By using condition monitoring, we are minimizing unplanned machine shutdown and extending the functional lifespan of assets as long as possible. In addition, if you do not run CBM, you are artificially making the p-f curve shorter. It is not that an asset will magically breakdown sooner if you don’t have installed sensors, but if the first sign of deterioration you can really notice is noise, take a look at the picture above again and see how much space on the curve is wasted up to that point that could have been used to spot the deterioration earlier.
The Role of CMMS
We’ve seen above that it’s possible to minimize the impact of asset failure on our operations by using CBM to manage the p-f curve. But what if we could make the process even more efficient? Depending on the nature of the machine and how steep the curve is, we may have weeks, days or just a few hours before functional failure. In other words, the straighter the curve, the more time the maintenance unit has to plan and respond.
Whatever the case, keeping your assets in the best condition possible supported by an efficient process for monitoring, reporting, and repairing will give you more time to react properly. In simpler terms, the healthier the asset is in general, the more “damage” it can take before it reaches functional failure.
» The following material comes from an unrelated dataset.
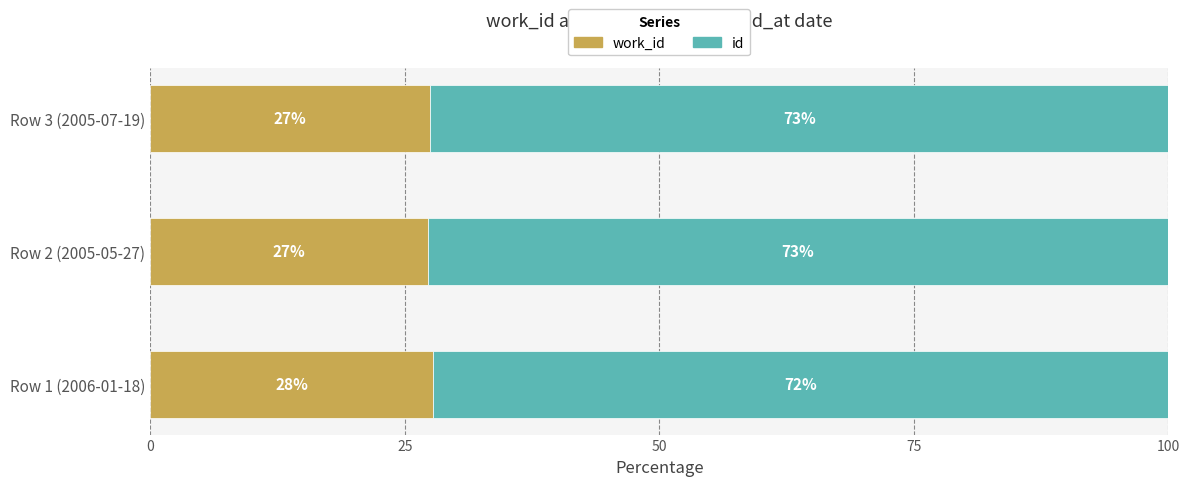

What is the total value across all series at Row 1 (2006-01-18)?

100.0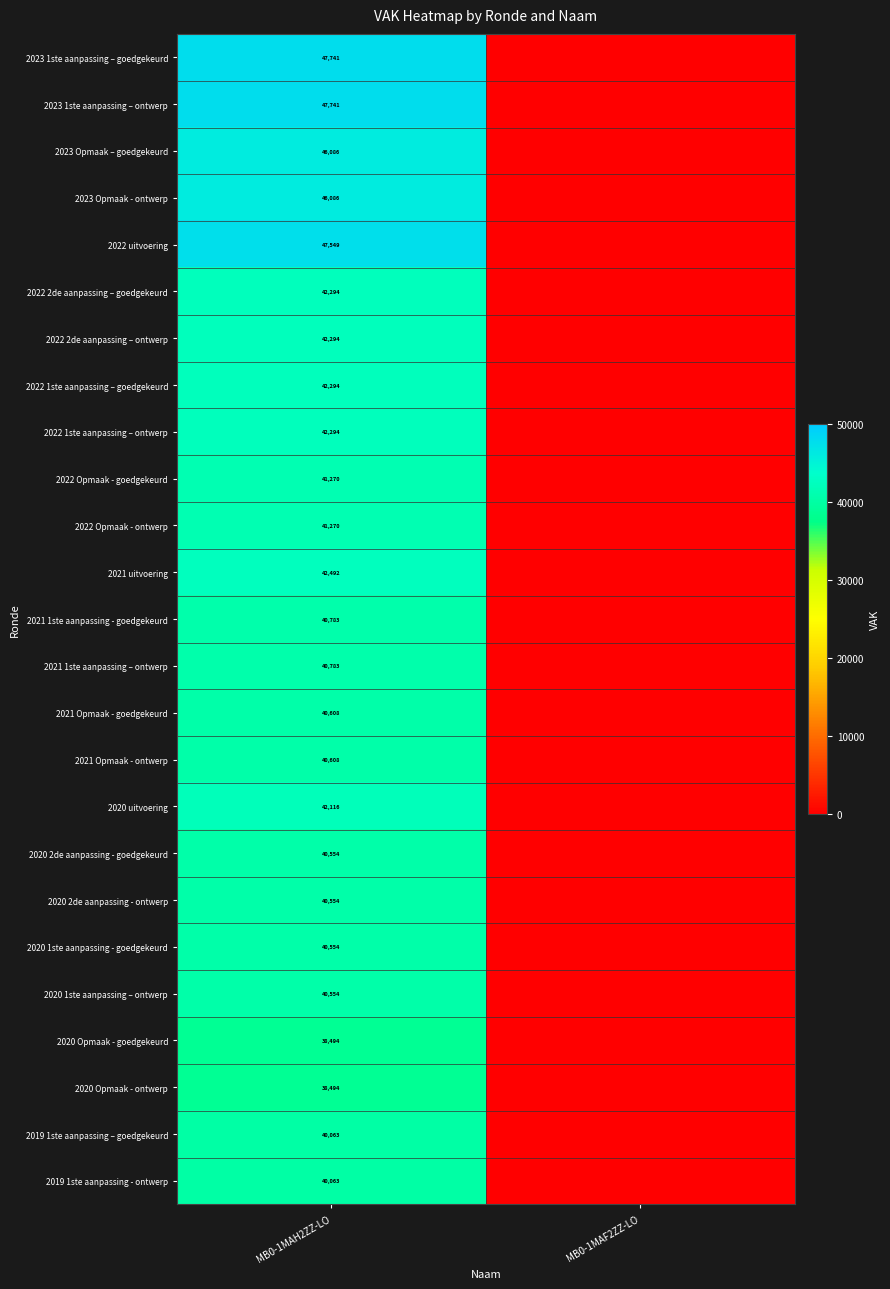

True or false: 2022 Opmaak - ontwerp has a value of 61119 at MB0-1MAH2ZZ-LO.

False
That’s possible by combining a CMMS with CBM. There are several CMMS features that will help you to manage this process such as:
- Generating Condition-Based Alerts
Once the condition monitoring sensors are set up to interact with the CMMS, the system sends automatic alerts that provide real-time insights into the machine’s health. However, the maintenance unit must act accordingly on this information. If not, the entire exercise is wasted as one of the purposes of running CBM is having the ability to act early. Just because the sensor shows that a part can hold on for a couple of days more doesn’t mean that it is not beneficial for overall machine health to replace it right away.
- Preventive Maintenance Planning and Scheduling
CBM gives you the vital information that you need about your asset’s condition. The next step is your responsibility. You’ll need to plan and schedule each maintenance task – based on OEM recommendations and equipment history – in a manner that will keep the machines running in peak condition for as long as possible. A CMMS effectively automates and speeds up the entire process of maintenance planning across thousands of assets.
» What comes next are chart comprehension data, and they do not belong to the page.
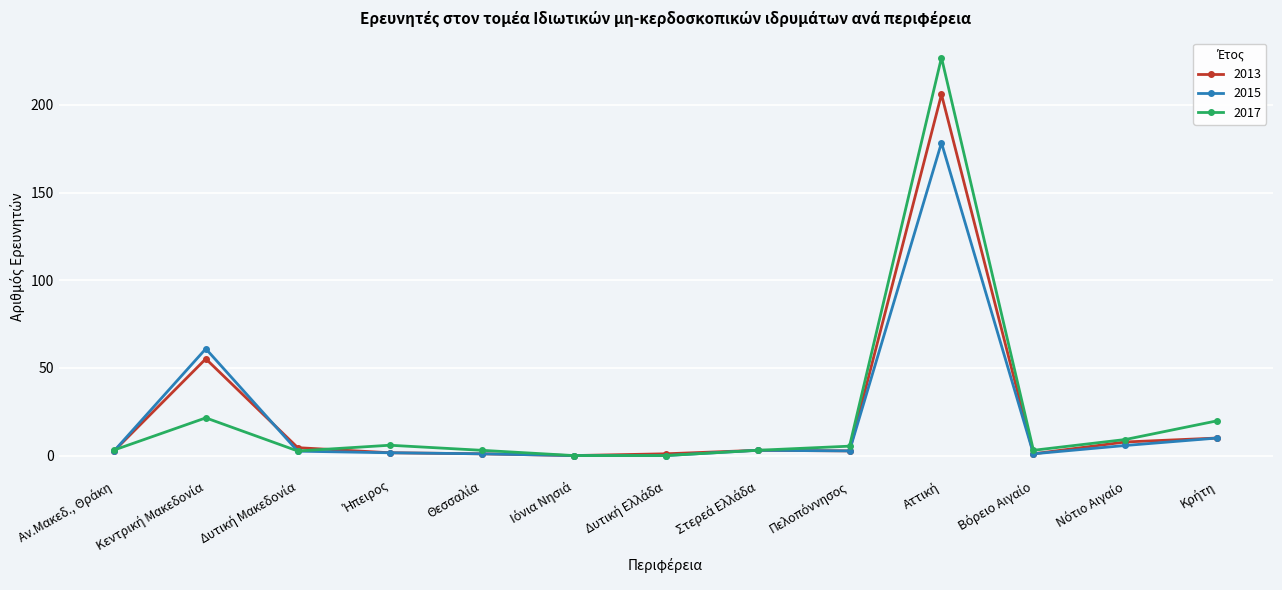

How many distinct data groups are displayed?

3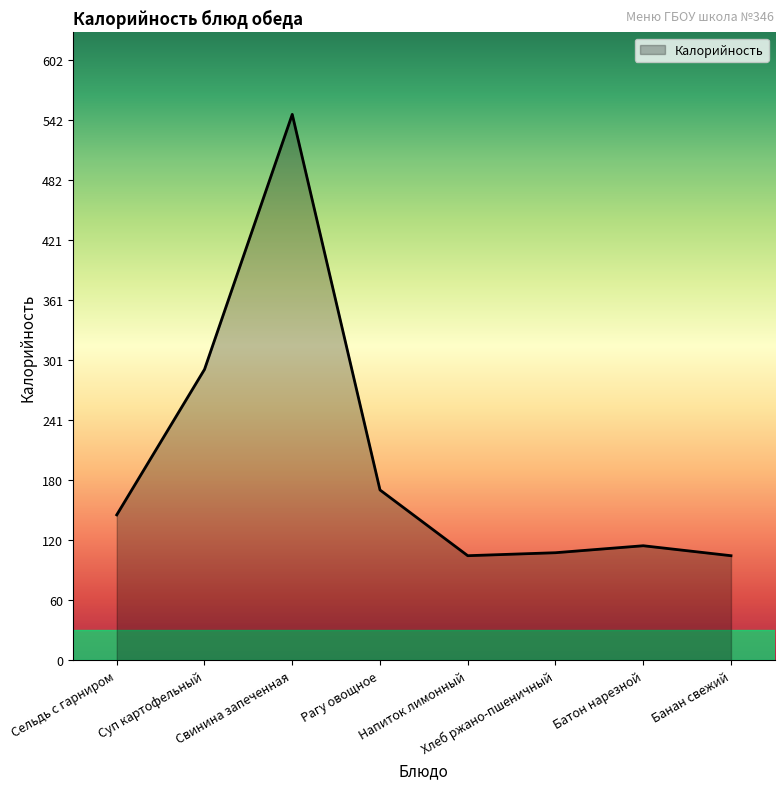

What is the difference between the maximum and second lowest values?

443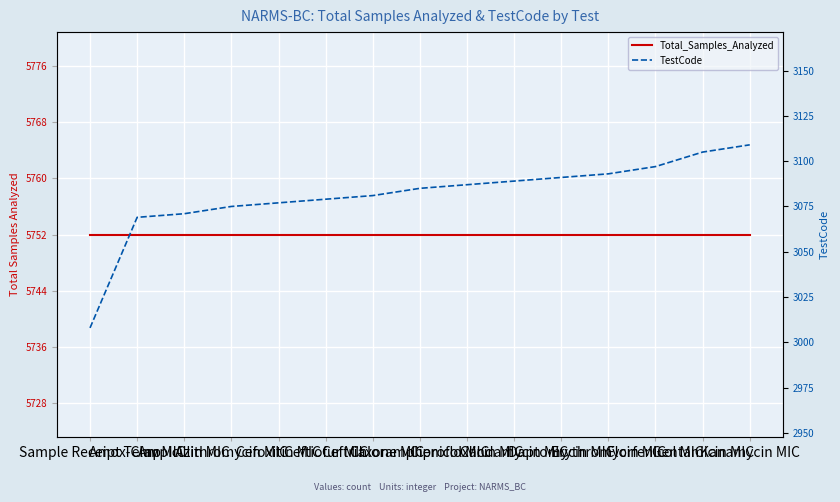

True or false: TestCode and Total_Samples_Analyzed cross at least once.

False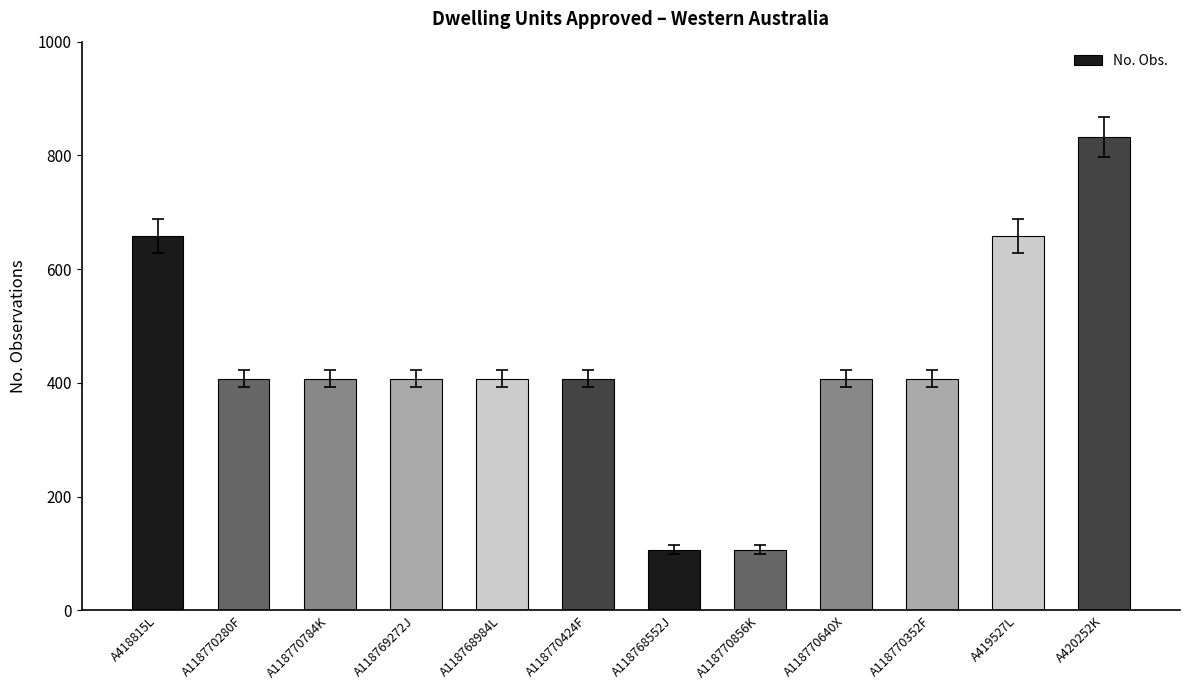

What is the smallest value displayed?

107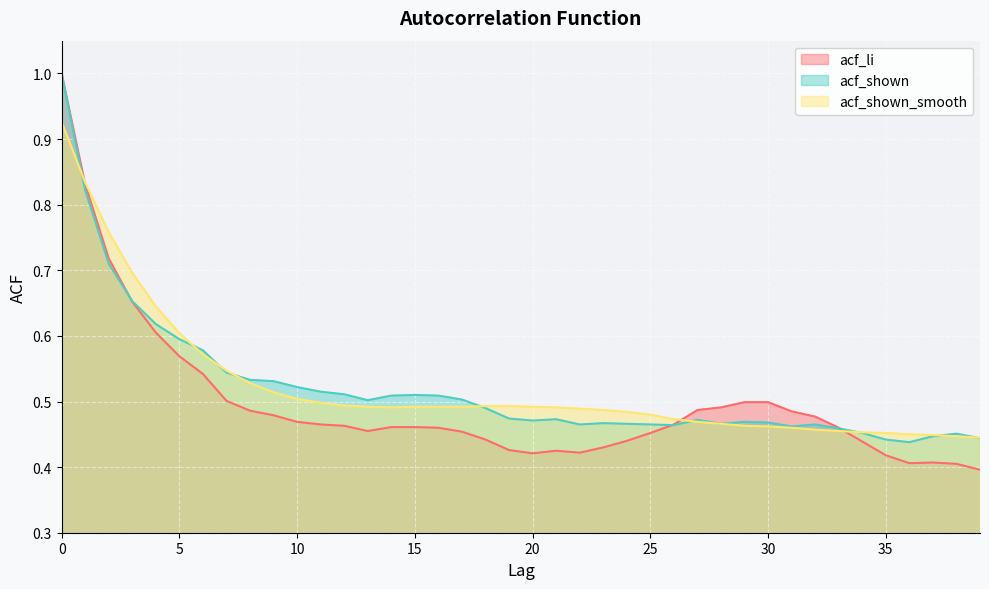

Reading right to left, transcribe all the data shown in this chart.

acf_li: 39=0.4	38=0.4	37=0.4	36=0.4	35=0.4	34=0.4	33=0.5	32=0.5	31=0.5	30=0.5	29=0.5	28=0.5	27=0.5	26=0.5	25=0.5	24=0.4	23=0.4	22=0.4	21=0.4	20=0.4	19=0.4	18=0.4	17=0.5	16=0.5	15=0.5	14=0.5	13=0.5	12=0.5	11=0.5	10=0.5	9=0.5	8=0.5	7=0.5	6=0.5	5=0.6	4=0.6	3=0.7	2=0.7	1=0.8	0=1.0
acf_shown: 39=0.4	38=0.5	37=0.4	36=0.4	35=0.4	34=0.5	33=0.5	32=0.5	31=0.5	30=0.5	29=0.5	28=0.5	27=0.5	26=0.5	25=0.5	24=0.5	23=0.5	22=0.5	21=0.5	20=0.5	19=0.5	18=0.5	17=0.5	16=0.5	15=0.5	14=0.5	13=0.5	12=0.5	11=0.5	10=0.5	9=0.5	8=0.5	7=0.5	6=0.6	5=0.6	4=0.6	3=0.7	2=0.7	1=0.8	0=1.0
acf_shown_smooth: 39=0.4	38=0.4	37=0.4	36=0.5	35=0.5	34=0.5	33=0.5	32=0.5	31=0.5	30=0.5	29=0.5	28=0.5	27=0.5	26=0.5	25=0.5	24=0.5	23=0.5	22=0.5	21=0.5	20=0.5	19=0.5	18=0.5	17=0.5	16=0.5	15=0.5	14=0.5	13=0.5	12=0.5	11=0.5	10=0.5	9=0.5	8=0.5	7=0.5	6=0.6	5=0.6	4=0.6	3=0.7	2=0.8	1=0.8	0=0.9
- Spare Parts Inventory Management
It is almost impossible to keep your maintenance department running efficiently if there’s no insight into your spare parts inventory. Running out of essential parts typically leads to problems like deferred maintenance and emergency repairs. Imagine a scenario where your p-f curve is already well advanced towards the f point and replacement parts are unavailable. If you are using CBM and a modern CMMS that helps you forecast of stock-out levels, you should have plenty of time to ensure that the right spare parts are in stock when your team needs them.
As long as equipment failure remains a costly challenge for businesses, tools like the P-F curve will remain valuable for important decision making in maintenance teams. Such decisions when timed properly, often make the key difference between uninterrupted operations and repeated incidents of devastating asset failures.